**Stated exercise:** Print every line of the rows below word for word, in the same order.

**Extracted records:**
★ ★ ★

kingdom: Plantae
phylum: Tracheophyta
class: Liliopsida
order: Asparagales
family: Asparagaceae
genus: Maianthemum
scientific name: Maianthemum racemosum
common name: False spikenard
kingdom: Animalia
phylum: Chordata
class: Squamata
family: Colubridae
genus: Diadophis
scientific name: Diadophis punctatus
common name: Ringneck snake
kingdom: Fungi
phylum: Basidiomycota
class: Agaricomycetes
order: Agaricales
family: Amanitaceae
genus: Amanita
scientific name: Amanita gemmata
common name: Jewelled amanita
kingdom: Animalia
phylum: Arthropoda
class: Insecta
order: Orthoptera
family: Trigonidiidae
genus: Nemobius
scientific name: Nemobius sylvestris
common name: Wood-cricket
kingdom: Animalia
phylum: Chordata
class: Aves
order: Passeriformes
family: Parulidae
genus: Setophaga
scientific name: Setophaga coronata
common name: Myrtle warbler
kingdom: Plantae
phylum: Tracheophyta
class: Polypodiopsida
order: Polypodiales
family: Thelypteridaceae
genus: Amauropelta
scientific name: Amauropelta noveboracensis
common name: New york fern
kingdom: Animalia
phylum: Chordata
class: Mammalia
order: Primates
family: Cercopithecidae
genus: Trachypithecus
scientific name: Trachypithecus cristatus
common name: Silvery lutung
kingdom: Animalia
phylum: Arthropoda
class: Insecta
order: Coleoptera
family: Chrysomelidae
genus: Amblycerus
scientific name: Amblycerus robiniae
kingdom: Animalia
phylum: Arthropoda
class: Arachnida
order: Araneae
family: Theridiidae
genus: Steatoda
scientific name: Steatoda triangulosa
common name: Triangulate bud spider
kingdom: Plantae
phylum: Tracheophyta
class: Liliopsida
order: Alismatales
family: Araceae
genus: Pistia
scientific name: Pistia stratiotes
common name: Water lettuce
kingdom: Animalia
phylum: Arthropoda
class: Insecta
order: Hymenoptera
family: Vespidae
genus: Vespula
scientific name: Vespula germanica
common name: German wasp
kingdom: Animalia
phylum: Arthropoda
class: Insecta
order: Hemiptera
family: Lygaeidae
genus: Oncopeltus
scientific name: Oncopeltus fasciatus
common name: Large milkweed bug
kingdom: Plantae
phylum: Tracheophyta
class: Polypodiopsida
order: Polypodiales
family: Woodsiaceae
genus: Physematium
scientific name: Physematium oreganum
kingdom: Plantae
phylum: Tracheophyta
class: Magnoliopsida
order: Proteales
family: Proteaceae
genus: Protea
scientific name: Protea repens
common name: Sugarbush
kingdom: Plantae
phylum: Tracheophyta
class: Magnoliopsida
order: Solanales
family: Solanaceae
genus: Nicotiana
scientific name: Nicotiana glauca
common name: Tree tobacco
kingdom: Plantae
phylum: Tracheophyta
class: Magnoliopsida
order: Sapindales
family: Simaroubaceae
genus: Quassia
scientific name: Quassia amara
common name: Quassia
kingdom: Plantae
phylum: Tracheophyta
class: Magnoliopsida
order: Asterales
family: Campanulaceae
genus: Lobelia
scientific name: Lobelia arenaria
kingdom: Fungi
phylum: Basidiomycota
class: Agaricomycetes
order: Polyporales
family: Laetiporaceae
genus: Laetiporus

★ ★ ★

**Result:**
kingdom: Plantae
phylum: Tracheophyta
class: Liliopsida
order: Asparagales
family: Asparagaceae
genus: Maianthemum
scientific name: Maianthemum racemosum
common name: False spikenard
kingdom: Animalia
phylum: Chordata
class: Squamata
family: Colubridae
genus: Diadophis
scientific name: Diadophis punctatus
common name: Ringneck snake
kingdom: Fungi
phylum: Basidiomycota
class: Agaricomycetes
order: Agaricales
family: Amanitaceae
genus: Amanita
scientific name: Amanita gemmata
common name: Jewelled amanita
kingdom: Animalia
phylum: Arthropoda
class: Insecta
order: Orthoptera
family: Trigonidiidae
genus: Nemobius
scientific name: Nemobius sylvestris
common name: Wood-cricket
kingdom: Animalia
phylum: Chordata
class: Aves
order: Passeriformes
family: Parulidae
genus: Setophaga
scientific name: Setophaga coronata
common name: Myrtle warbler
kingdom: Plantae
phylum: Tracheophyta
class: Polypodiopsida
order: Polypodiales
family: Thelypteridaceae
genus: Amauropelta
scientific name: Amauropelta noveboracensis
common name: New york fern
kingdom: Animalia
phylum: Chordata
class: Mammalia
order: Primates
family: Cercopithecidae
genus: Trachypithecus
scientific name: Trachypithecus cristatus
common name: Silvery lutung
kingdom: Animalia
phylum: Arthropoda
class: Insecta
order: Coleoptera
family: Chrysomelidae
genus: Amblycerus
scientific name: Amblycerus robiniae
kingdom: Animalia
phylum: Arthropoda
class: Arachnida
order: Araneae
family: Theridiidae
genus: Steatoda
scientific name: Steatoda triangulosa
common name: Triangulate bud spider
kingdom: Plantae
phylum: Tracheophyta
class: Liliopsida
order: Alismatales
family: Araceae
genus: Pistia
scientific name: Pistia stratiotes
common name: Water lettuce
kingdom: Animalia
phylum: Arthropoda
class: Insecta
order: Hymenoptera
family: Vespidae
genus: Vespula
scientific name: Vespula germanica
common name: German wasp
kingdom: Animalia
phylum: Arthropoda
class: Insecta
order: Hemiptera
family: Lygaeidae
genus: Oncopeltus
scientific name: Oncopeltus fasciatus
common name: Large milkweed bug
kingdom: Plantae
phylum: Tracheophyta
class: Polypodiopsida
order: Polypodiales
family: Woodsiaceae
genus: Physematium
scientific name: Physematium oreganum
kingdom: Plantae
phylum: Tracheophyta
class: Magnoliopsida
order: Proteales
family: Proteaceae
genus: Protea
scientific name: Protea repens
common name: Sugarbush
kingdom: Plantae
phylum: Tracheophyta
class: Magnoliopsida
order: Solanales
family: Solanaceae
genus: Nicotiana
scientific name: Nicotiana glauca
common name: Tree tobacco
kingdom: Plantae
phylum: Tracheophyta
class: Magnoliopsida
order: Sapindales
family: Simaroubaceae
genus: Quassia
scientific name: Quassia amara
common name: Quassia
kingdom: Plantae
phylum: Tracheophyta
class: Magnoliopsida
order: Asterales
family: Campanulaceae
genus: Lobelia
scientific name: Lobelia arenaria
kingdom: Fungi
phylum: Basidiomycota
class: Agaricomycetes
order: Polyporales
family: Laetiporaceae
genus: Laetiporus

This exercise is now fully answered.